During my time at ActiveCampaign, our approach has yielded what I believe are strong results and achievements. In this industry, we all have similar challenges, so it demands tailored solutions. There’s risk in convincing stakeholders to continually integrate new processes in the hope that it will all pay off at some future date. But this team believed in that work. So, here are just a few of our successes:

  • The security team has ramped up to a hands-on role in the development of templates, solutions, and real-time cloud-based policy. This has helped to enable our DevOps and engineering orgs to take a more efficient, security-first approach.
  • We now have the ability to execute one-click deployments across 90% of our fleet through automations and managed instances.
  • You can’t fix what you don’t have visibility into, so we put in the effort to get to a place where we have full uniform deployments of logging and security tooling across our fleet.
  • For greater transparency, we created parity across different asset types. This meant developing multiple classifications as well as asset-based safeguards and controls. From there, we had a clearer understanding of organizational limitations that enabled us to collaborate efficiently across teams to resolve issues.
  • We can take steps to get to a future state, even if something doesn’t work today. As such, we’ve become extremely flexible at developing stop-gap measures while simultaneously working on long-term paths to upgrade or resolve issues.

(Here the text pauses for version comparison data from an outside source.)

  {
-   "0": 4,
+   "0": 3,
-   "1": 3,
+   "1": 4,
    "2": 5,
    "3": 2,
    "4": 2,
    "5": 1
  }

Some key tips and takeaways

I don’t believe there is any one perfect path, and no doubt your path will be different than ours here at ActiveCampaign. In my view, it’s about leveraging teamwork and partnerships to achieve your DevSecOps goals. That being said, let’s discuss a few learnings that might be helpful.  

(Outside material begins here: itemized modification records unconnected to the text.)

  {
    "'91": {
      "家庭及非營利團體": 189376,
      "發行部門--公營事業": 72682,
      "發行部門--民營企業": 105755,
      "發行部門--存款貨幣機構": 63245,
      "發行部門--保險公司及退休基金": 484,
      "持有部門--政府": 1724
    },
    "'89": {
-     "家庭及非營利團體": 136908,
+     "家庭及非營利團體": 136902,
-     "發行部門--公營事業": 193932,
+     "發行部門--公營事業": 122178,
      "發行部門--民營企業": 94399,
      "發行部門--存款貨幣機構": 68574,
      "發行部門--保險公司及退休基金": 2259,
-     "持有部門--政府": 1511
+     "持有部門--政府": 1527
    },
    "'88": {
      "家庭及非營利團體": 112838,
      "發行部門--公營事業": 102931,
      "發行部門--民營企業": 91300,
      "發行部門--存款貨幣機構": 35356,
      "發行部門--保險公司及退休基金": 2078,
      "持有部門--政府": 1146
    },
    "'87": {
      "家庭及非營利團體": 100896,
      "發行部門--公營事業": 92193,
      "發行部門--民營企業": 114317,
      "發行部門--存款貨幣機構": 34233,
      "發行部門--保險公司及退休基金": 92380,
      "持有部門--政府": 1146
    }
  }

  • If you have to do something more than once, see if there is a way to automate that process going forward. Being more efficient doesn’t cost a thing.
  • Convincing stakeholders and potential partners that the security org is more than, well, a security org, can go a long way in gaining support from decision-makers beyond or above your teams. Security can be an engineering partner that helps to power profit and value.
  • Get to your future state by proactively creating project plans that add insight into or address current investment limitations on your security team(s).
  • When it comes to partnering, there is also the other side of the proverbial coin. And that is not to assume everyone will have the same enthusiasm to work together across orgs. So, the takeaway here would be to communicate that DevSecOps is a shared responsibility, and not meant to be an inefficient detractor from a mission statement. In this way, everyone’s path to that shared responsibility will be different, but always remember that partnering—especially earlier in the process—is meant to create efficiencies.

The future state

Security, in its ideal form, is something for which we’ll always strive. At ActiveCampaign, we try to continuously make strides toward that “engineering org” situation. Time and again with efforts to align security to the customer value, I’m happy to see stakeholders—from the C-suite to board members—ultimately start to see how customers benefit. Then, it gets easier to obtain additional support so that we can get to that future state of protection, production, and value.    

I love highlighting efforts like those of our security product-engineering team. They’re building authentication features like SSO and MFA into our platform, on behalf of customers. When we can translate more security initiatives into operational and customer value, I get excited about the future of our industry and what we can do to protect and accelerate the pace of business.